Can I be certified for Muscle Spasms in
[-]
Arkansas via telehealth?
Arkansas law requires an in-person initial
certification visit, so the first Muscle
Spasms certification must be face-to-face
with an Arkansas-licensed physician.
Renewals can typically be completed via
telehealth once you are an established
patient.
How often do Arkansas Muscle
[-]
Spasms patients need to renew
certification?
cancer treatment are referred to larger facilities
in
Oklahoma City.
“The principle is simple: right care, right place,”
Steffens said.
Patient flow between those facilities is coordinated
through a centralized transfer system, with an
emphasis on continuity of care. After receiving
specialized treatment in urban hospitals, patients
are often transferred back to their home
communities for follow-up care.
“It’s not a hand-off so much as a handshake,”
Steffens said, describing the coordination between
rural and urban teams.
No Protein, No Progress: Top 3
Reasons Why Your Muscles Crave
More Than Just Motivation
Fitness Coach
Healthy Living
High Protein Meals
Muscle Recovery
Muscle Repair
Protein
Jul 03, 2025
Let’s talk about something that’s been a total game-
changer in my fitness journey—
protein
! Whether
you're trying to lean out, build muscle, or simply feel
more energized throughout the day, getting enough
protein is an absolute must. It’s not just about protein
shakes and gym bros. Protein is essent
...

=-=-=-=-=

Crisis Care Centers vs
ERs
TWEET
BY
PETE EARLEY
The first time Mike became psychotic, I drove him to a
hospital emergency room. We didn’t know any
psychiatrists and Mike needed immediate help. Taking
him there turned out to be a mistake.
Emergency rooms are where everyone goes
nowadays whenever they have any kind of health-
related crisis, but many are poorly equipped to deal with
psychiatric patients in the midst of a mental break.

=-=-=-=-=

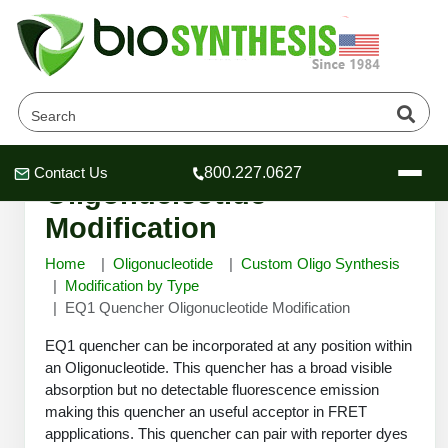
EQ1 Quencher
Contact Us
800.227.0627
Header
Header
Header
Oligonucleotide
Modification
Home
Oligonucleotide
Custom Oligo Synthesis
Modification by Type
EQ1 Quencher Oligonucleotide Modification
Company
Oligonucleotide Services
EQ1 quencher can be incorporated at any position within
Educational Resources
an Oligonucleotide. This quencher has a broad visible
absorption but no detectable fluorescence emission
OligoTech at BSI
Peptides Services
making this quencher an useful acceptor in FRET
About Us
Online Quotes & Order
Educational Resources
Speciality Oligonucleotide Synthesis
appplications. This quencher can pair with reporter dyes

=-=-=-=-=

Problem requirements
Transcribe the records above exactly, beginning at the line that contains "Can I be certified for Muscle Spasms in" and ending with the line that contains "through a centralized", both included, and nothing else.

Result for this exercise
Can I be certified for Muscle Spasms in
[-]
Arkansas via telehealth?
Arkansas law requires an in-person initial
certification visit, so the first Muscle
Spasms certification must be face-to-face
with an Arkansas-licensed physician.
Renewals can typically be completed via
telehealth once you are an established
patient.
How often do Arkansas Muscle
[-]
Spasms patients need to renew
certification?
cancer treatment are referred to larger facilities
in
Oklahoma City.
“The principle is simple: right care, right place,”
Steffens said.
Patient flow between those facilities is coordinated
through a centralized transfer system, with an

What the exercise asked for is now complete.